Lay‐led and peer support interventions to help adolescents adhere to their asthma treatment

Added June 5, 2020

Citation: Kew KM, Carr R, Crossingham I. Lay‐led and peer support interventions for adolescents with asthma. Cochrane Database of Systematic Reviews. 2017;(4):CD012331

What is this? People with asthma may have an increased risk of complications with COVID-19 infection. Existing research on ways to help them adhere to their treatment regimen and self-manage their condition might lower these risks.

In this Cochrane review, the authors searched for randomised trials of lay-led and peer support interventions for adolescents with asthma. They did not restrict their searches by date or language of publication and did the search in November 2016. They included five studies (total: 1146 participants, aged 11-17 years) and had low confidence in the findings because of the risk of bias in the studies. They also identified one additional ongoing study and one article that is awaiting assessment.

What works: There was weak evidence to suggest that lay-led and peer support interventions lead to small improvements in the asthma-related quality of life of adolescents with asthma.

What doesn’t work: Nothing noted.

What’s uncertain: The most appropriate target populations for lay-led and peer support interventions and the attributes of a successful programme are uncertain.

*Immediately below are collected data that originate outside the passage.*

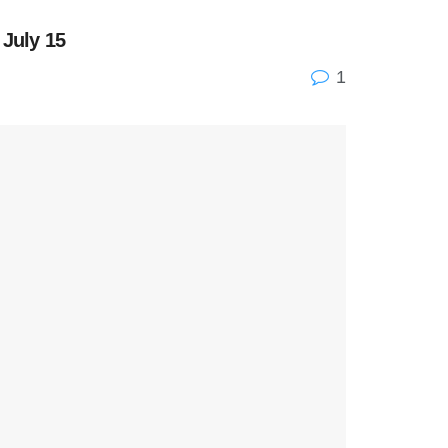
 July 15
1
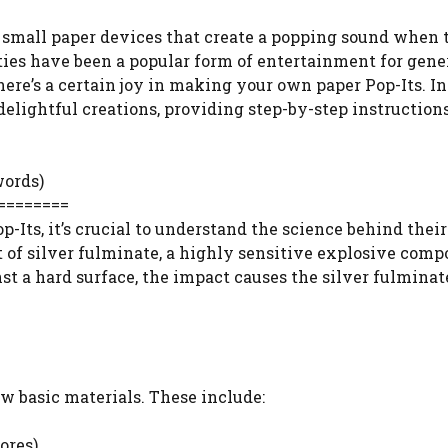
re small paper devices that create a popping sound when
ties have been a popular form of entertainment for gene
ere’s a certain joy in making your own paper Pop-Its. In
delightful creations, providing step-by-step instructions
words)
========
-Its, it’s crucial to understand the science behind their
t of silver fulminate, a highly sensitive explosive comp
t a hard surface, the impact causes the silver fulminat
w basic materials. These include:
ores)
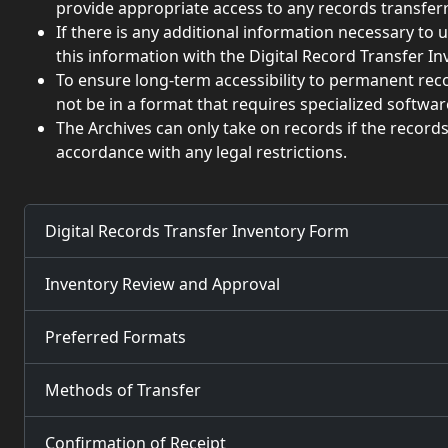
provide appropriate access to any records transferr
If there is any additional information necessary to 
this information with the Digital Record Transfer I
To ensure long-term accessibility to permanent rec
not be in a format that requires specialized softwa
The Archives can only take on records if the record
accordance with any legal restrictions.
Digital Records Transfer Inventory Form
Inventory Review and Approval
Preferred Formats
Methods of Transfer
Confirmation of Receipt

The effects of lay-led and peer support interventions for adolescents are uncertain for asthma control, exacerbations and medication adherence.

It is uncertain whether routine use of lay‐led or peer support programmes is beneficial for adolescents receiving asthma care.


Disclaimer: This summary has been written by staff and volunteers of Evidence Aid in order to make the content of the original document accessible to decision makers who are searching for the available evidence on the coronavirus (COVID-19) but may not have the time, initially, to read the original report in full. This summary is not intended as a substitute for the medical advice of physicians, other health workers, professional associations, guideline developers, or national governments and international agencies. If readers of this summary think that the evidence that is presented within it is relevant to their decision-making they should refer to the content and details of the original article, and the advice and guidelines offered by other sources of expertise, before making decisions. Evidence Aid cannot be held responsible for any decisions made about the coronavirus (COVID-19) on the basis of this summary alone.